If the U.A.E. had tried to train planetary scientists from scratch to work on Hope, the mission would have been long over before the scientists were ready. Instead, Emirati officials took a quicker approach: converting some of the space center’s engineers into scientists by offering apprentice-like training with researchers in the United States.

“I was put there to develop scientific talents within the organization and be able to transfer knowledge in a nontraditional way,” Ms. al-Amiri said.

The coronavirus outbreak tossed in more challenges.

Once construction of the spacecraft was complete in Colorado, a large Ukrainian transport plane ferried it to Dubai, where it was to undergo a round of testing before heading to the launchpad in Japan.

But at the end of February — not long before the European Space Agency and Russia postponed the launch of the Rosalind Franklin mission in part because of the logistical hurdles created by the pandemic — Mr.

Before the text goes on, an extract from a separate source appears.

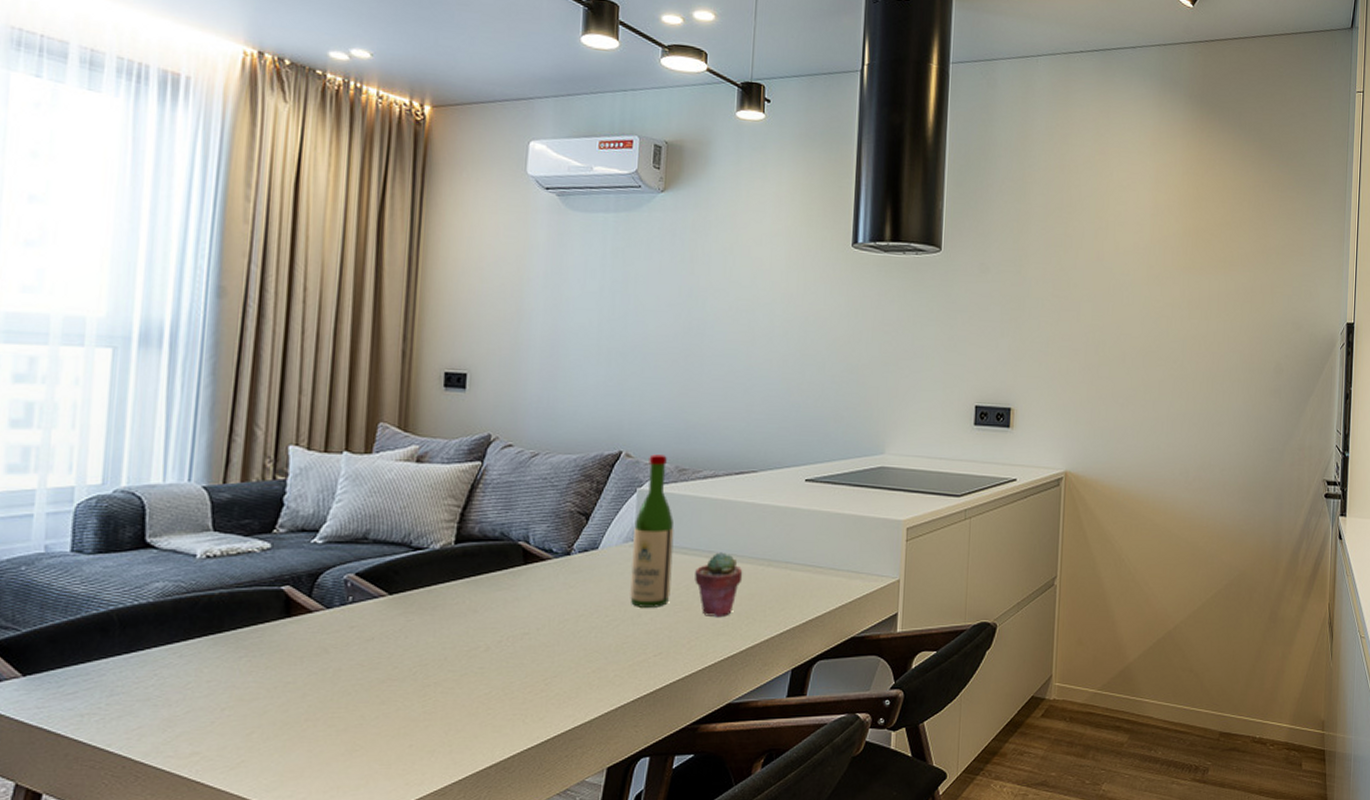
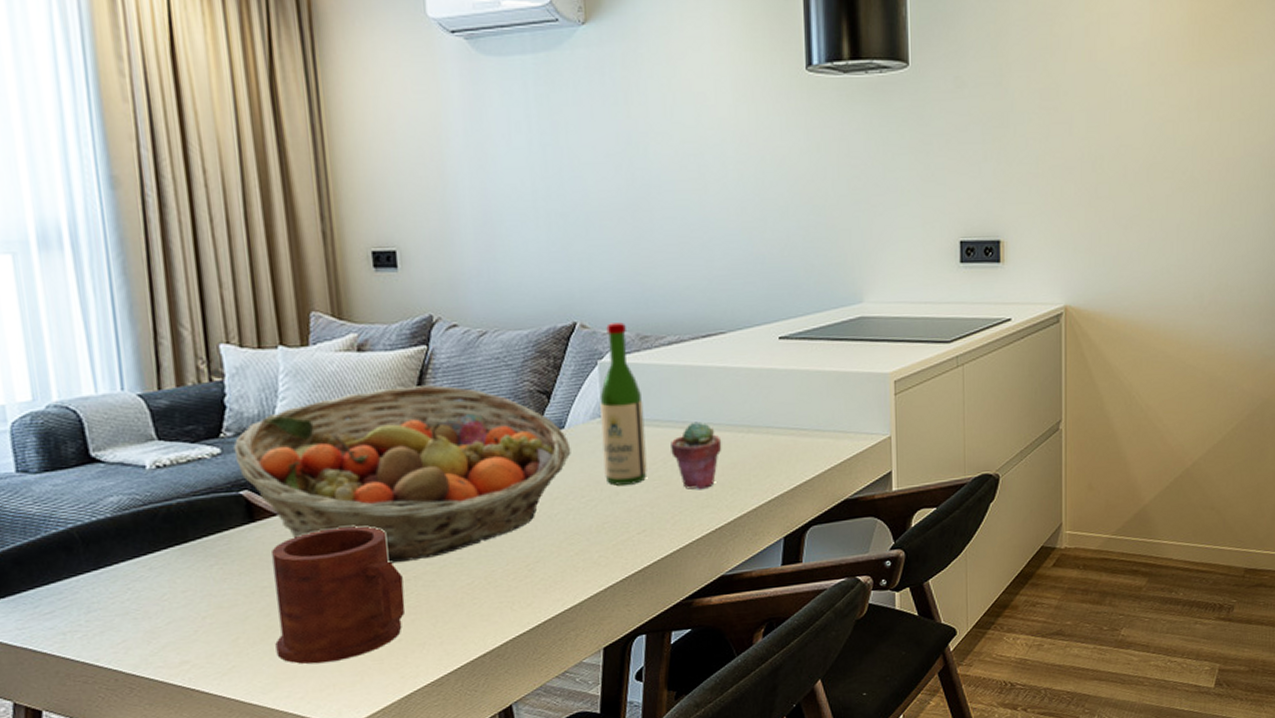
fruit basket: none [283,498,602,668] -> present [233,385,571,564]
mug: none [287,629,423,764] -> present [272,526,405,664]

Sharaf and Ms. al-Amiri realized the outbreak could disrupt their carefully planned schedules if airports were shut down.

“Based on that, we started working on a plan to get the team across to Japan as soon as possible,” Ms. al-Amiri said.

They shuffled some of the tests in order to hurry the spacecraft to Japan, three weeks earlier than originally planned, and where some of the testing would instead be completed.

Travel restrictions meant team members could not travel back and forth. A small team went ahead in early April to wait out a quarantine. Two weeks later, the cargo plane with Hope flew to Japan with another small team from the Emirates.

In Japan, the people who flew with Hope then went into quarantine and then those who had gone ahead joined the spacecraft on the barge trip to the island that is home to the launch site.

Mr. Sharaf and Ms. al-Amiri said the mission was now ready, and the nation’s space program would continue regardless of the outcome.

“The Emirates fully understand the risk associated with this mission,” Mr. Sharaf said. “So does the team. Let’s be honest. Fifty percent of the missions that have been to Mars have failed.”

The greatest success is the training of the people, he said.

“For the Emirates, it’s more about the journey,” Mr. Sharaf said. “It’s more about the impact. Reaching there is one of the goals. But that doesn’t mean that the mission has failed, if we didn’t manage to get there. So failure is an option.”